Il peut subordonner ces mesures à l’accomplissement par le débiteur d’actes propres à faciliter ou à garantir le paiement de la dette.
La décision du juge suspend les procédures d’exécution qui auraient été engagées par le créancier. Les majorations d’intérêts ou les pénalités prévues en cas de retard ne sont pas encourues pendant le délai fixé par le juge.
Toute stipulation contraire est réputée non écrite.
Les dispositions du présent article ne sont pas applicables aux dettes d’aliment.
Suivant l’article R121-1 alinéa 2 du Code des procédures civiles d’exécution, le juge de l’exécution ne peut ni modifier le dispositif de la décision de justice qui sert de fondement aux poursuites, ni en suspendre l’exécution. Toutefois, après signification du commandement ou de l’acte de saisie ou à compter de l’audience prévue par l’article R. 3252-17 du code du travail, selon le cas, il a compétence pour accorder un délai de grâce.
L’article L211-2 alinéa 1 du Code des procédures civiles d’exécution dispose que l’acte de saisie emporte, à concurrence des sommes pour lesquelles elle est pratiquée, attribution immédiate au profit du saisissant de la créance saisie, disponible entre les mains du tiers ainsi que de tous ses accessoires.
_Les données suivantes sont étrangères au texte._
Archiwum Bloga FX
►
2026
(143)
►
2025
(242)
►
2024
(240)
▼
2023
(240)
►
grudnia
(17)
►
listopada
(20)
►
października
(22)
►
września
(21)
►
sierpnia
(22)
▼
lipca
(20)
Il rend le tiers personnellement débiteur des causes de la saisie dans la limite de son obligation.
Il est constant que dès lors qu’une saisie-attribution a été délivrée, si le juge de l’exécution est compétent pour accorder des délais de paiement, il ne l’est que sur la fraction de la créance cause de la saisie, qui n’aurait pas été couverte par la somme saisie attribuée en vertu de l’effet attributif immédiat de la mesure de saisie attribution.
Monsieur [I] [R] sollicite, à titre subsidiaire, des délais de paiement en raison de leur situation financière.
En l’espèce, la saisie attribution litigieuse ayant été fructueuse en totalité, les dispositions de l’article L211-2 du Code des procédures civiles d’exécution précitées, font obstacle à cette demande de délais de paiement.
Dès lors, Monsieur [I] [R] sera débouté de sa demande de délais de paiement.
— Sur les demandes accessoires
Aux termes de l’alinéa 1 de l’article 696 du Code de procédure civile, la partie perdante est condamnée aux dépens, à moins que le juge, par décision motivée, n’en mette la totalité ou une fraction à la charge d’une autre partie.
Monsieur [I] [R], succombant, supportera la charge des dépens.
Il n’est pas inéquitable de laisser à la charge de chacune des parties les frais irrépétibles engagés.
PAR CES MOTIFS
Le Juge de l’exécution, statuant publiquement, contradictoirement, en premier ressort et par jugement mis à disposition au greffe,
DEBOUTE Monsieur [I] [R] de l’ensemble de ses demandes ;
CONDAMNE Monsieur [I] [R] aux entiers dépens ;
DIT n’y avoir lieu à application des dispositions de l’article 700 du Code de procédure civile ;
DEBOUTE les parties du surplus de leurs demandes ;
RAPPELLE que la présente décision est assortie de droit de l’exécution provisoire.